The most enjoyment came in choosing the wire, fiber, and beads to keep the opalescent color theme going throughout the piece.  Once I'd finished the strands, I considered whether I should still fill in the center of the pendant ring with the abstract beaded design I had planned for the earrings, but I thought it would just be too busy.  With the multiple strands of differing design in the necklace, the addition of more strands and beads within the open ring would have been overwhelming.  So, I decided to leave the simple, open circle as the focal point.

Here is the result of my "earring design gone wrong":

I was happy that my circumstances led to this design.  It was probably not something I would have thought of as a potential design or come up with using my usual process.  But it is lightweight, comfortable, and can be worn with many different colors because of the multiple subtle shades and reflective quality of the materials used.

I thought I would also add a photo of the finished necklace that I was working on when I wrote last week's blog.  There I included some photos of my work in progress, using Swarovski crystal pearls and Gioiello yarn.  Today I added the completed Almond Crystal Pearls Nestled in Crocheted Spiral of Gray, Taupe, Gold to my ArtFire shop.

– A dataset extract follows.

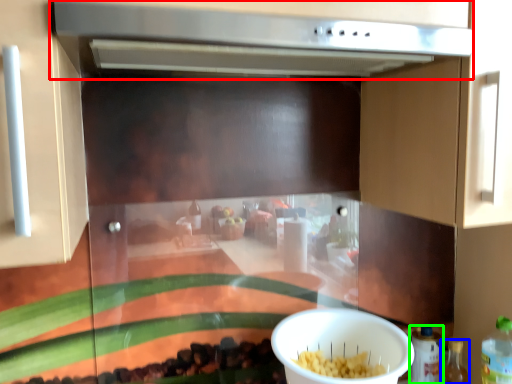
Question: Which object is positioned closest to vent (highlighted by a red box)? Select from bottle (highlighted by a blue box) and bottle (highlighted by a green box).

Choices:
 (A) bottle
 (B) bottle

Answer: (B)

Next weekend I'll be showing and selling my jewelry and accessories in my favorite venue -- The Artists' Market at Leon & Lulu in Clawson, MI. Lots of wonderful artists, beautiful handcrafted items, and proceeds benefit Cass Community Services, helping the homeless in Detroit. Hope to see you there!

Friday, August 10, 2012

"Sweet Greens and Blues are the Colors I Choose" ... for a Cool Summer Bracelet

With wedding jewelry finished (see my last several blog entries), this week I finally had time to try a couple of new designs that I've been carrying around at the back of my brain.  The first is a bracelet that features Czech pressed glass flowers in sky blue and leaves in emerald green.  These focal beads grace the center of individual beaded loops embellished with glass seed and bugle beads in shades of blue and green.  The base of the bracelet is crocheted using sea green multi-strand nylon cord and sapphire blue wire.

The bracelet is secured with a button and loop closure.

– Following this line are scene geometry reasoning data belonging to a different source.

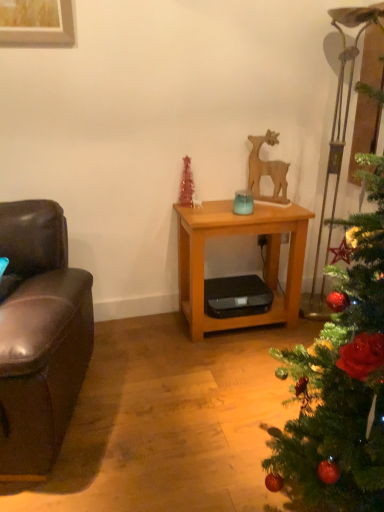
Question: Relative to wooden deer at center, is wooden table at center in front or behind?

Choices:
 (A) front
 (B) behind

Answer: (A)

Question: Is point (248, 220) closer or farther from the camera than point (254, 162)?

Choices:
 (A) farther
 (B) closer

Answer: (B)

Question: Which of these objects is positioned closest to the wooden deer at center?

Choices:
 (A) green matte christmas tree at right
 (B) brown leather couch at left
 (C) wooden table at center

Answer: (C)

Question: Which object is the closest to the wooden deer at center?

Choices:
 (A) wooden table at center
 (B) green matte christmas tree at right
 (C) brown leather couch at left

Answer: (A)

The other design, which I've had in mind for months now, is most appropriate for the cooler months of autumn and winter.  It is a necklace that features Swarovski crystal pearls in almond surrounded by a crocheted spiral using fiber that picks up the almond color of the pearls and adds shades of deeper brown, gray, slate, and gold.  This yarn, Gioiello, by Filatura di Crosa, has a bit of mohair, giving a bit of halo effect to the spiral.

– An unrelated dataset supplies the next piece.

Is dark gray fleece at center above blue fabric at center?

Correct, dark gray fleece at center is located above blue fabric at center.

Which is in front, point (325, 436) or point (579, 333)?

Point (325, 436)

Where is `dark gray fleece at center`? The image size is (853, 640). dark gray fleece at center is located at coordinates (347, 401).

I haven't quite finished the necklace, but the photos below give a good idea of the design idea.

Friday, August 3, 2012


Today's post is short -- just a few little tidbits of information.  Life led me down some interesting trails this week.  Although I was able to complete all of the jewelry and accessories for my daughter, Betsy's, wedding, unfortunately I didn't have time for any other creative work this week.

I did make it to the Allen Park Street Fair today, although not as an artisan.  I volunteered to work in the Obama for America campaign booth and helped hand out information, bumper stickers, etc.

While at the Street Fair, I ran into a fiber artist that I met earlier this year at another show, Jennifer Xerri of Starlily Creations.  Didn't get to chat with her as much as I would have liked, but as always, I was amazed by the gorgeous crochet work I saw in her booth!

Starlily Creations' Gypsy Mandala Vest
I also wanted to mention that in addition to my ArtFire studio,  I've now opened a Gossamer Tangles store on Etsy.  I only have a few items listed so far; still learning how things work.

My plan is to use Etsy to list many of my handmade custom wedding accessory and jewelry items.  It is a part of my business that I am very interested in growing.  As I get the Etsy shop up and running, I'll post more information here.